ISO 42001
ISO 42001 Annex A Controls Explained: All 9 Objectives
June 27, 2026 · 8 min read
The 38 Annex A controls, grouped under nine objectives — what each set covers and how to evidence it.
Annex A is the implementation backbone of ISO/IEC 42001. It lists 38 controls grouped under nine objectives (A.2–A.10). Your Statement of Applicability records which apply, why, and their status — so this is the part of the standard auditors examine most closely.
The nine Annex A control objectives
A.2 — Policies related to AI
Establish and maintain an AI policy (and supporting policies) aligned with your objectives and the organization’s direction on responsible AI.
A.3 — Internal organization
Define AI roles, responsibilities, and reporting lines, and a process for raising concerns about AI systems.
A.4 — Resources for AI systems
Identify and document the resources behind your AI — data, tooling, compute, and human competencies — so AI systems are properly supported.
A.5 — Assessing impacts of AI systems
Conduct AI system impact assessments — the effects on individuals, groups, and society — and feed them into risk treatment. This is distinctive to ISO 42001.
A.6 — AI system life cycle
Govern responsible design, development, verification, deployment, operation, and retirement of AI systems, with documentation at each stage.
A.7 — Data for AI systems
Manage data quality, provenance, and governance across acquisition, preparation, and use — the data controls that underpin trustworthy AI.

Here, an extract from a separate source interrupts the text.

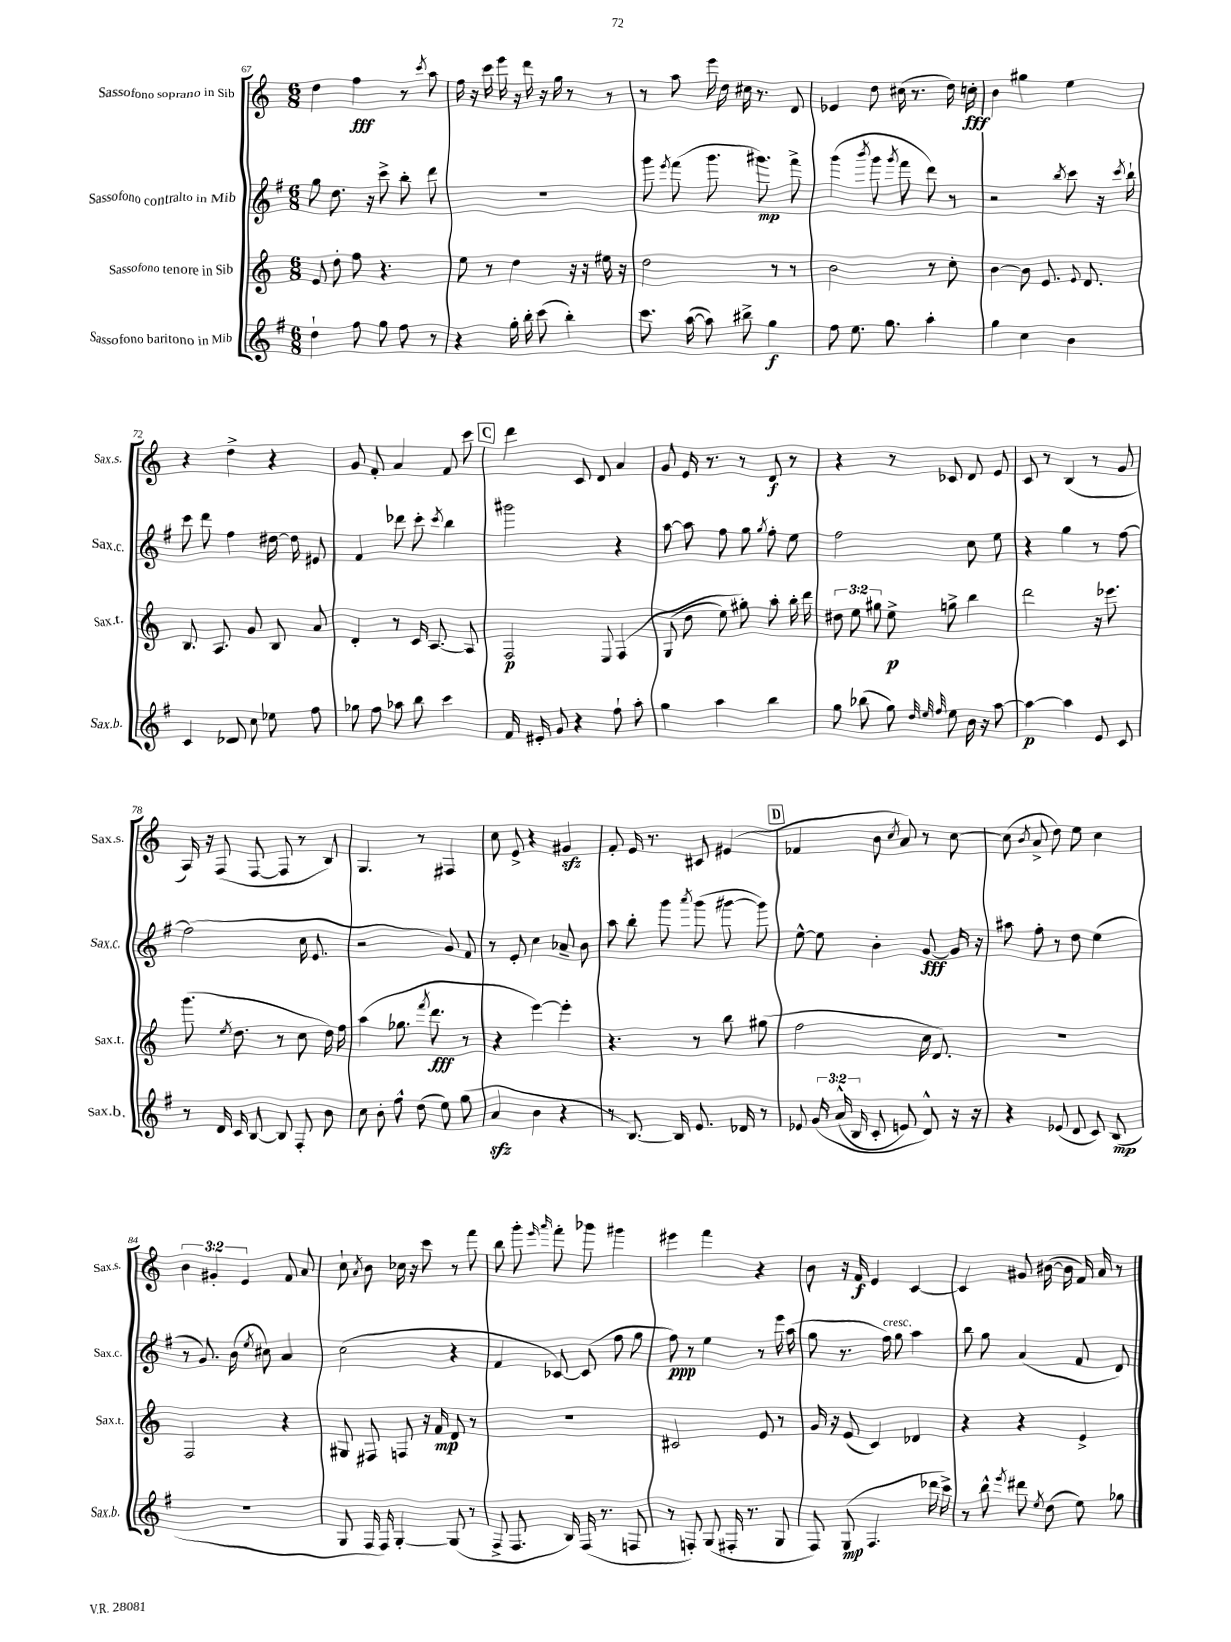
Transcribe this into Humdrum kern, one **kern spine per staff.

A.8 — Information for interested parties
Provide transparency: documentation and information so users and affected parties understand an AI system’s purpose, capabilities, and limitations.
A.9 — Use of AI systems
Govern responsible use — intended purpose, human oversight, and monitoring of deployed AI systems in operation.
A.10 — Third-party and customer relationships
Manage responsibilities, expectations, and due diligence across suppliers, customers, and partners involved in your AI systems.
From Annex A to your Statement of Applicability
For each control you mark applicable or excluded, justify the decision, and record implementation status. Doing this by hand is slow; native Annex A control validation tests each control and generates the Statement of Applicability for you. Work through the ISO 42001 readiness guide to put them in place.
Validate every Annex A control automatically
See ISO 42001 automation →Frequently asked questions
- How many controls are in ISO 42001 Annex A?
- ISO/IEC 42001:2023 Annex A contains 38 controls grouped under nine objectives, A.2 through A.10.
- What are the ISO 42001 Annex A control objectives?
- A.2 Policies related to AI, A.3 Internal organization, A.4 Resources for AI systems, A.5 Assessing impacts of AI systems, A.6 AI system life cycle, A.7 Data for AI systems, A.8 Information for interested parties, A.9 Use of AI systems, and A.10 Third-party and customer relationships.
- Are all ISO 42001 Annex A controls mandatory?
- No. As with ISO 27001, you select applicable controls based on your risk and impact assessments and justify any exclusions in the Statement of Applicability. Applicability depends on your AI systems and your role (provider, developer, or deployer).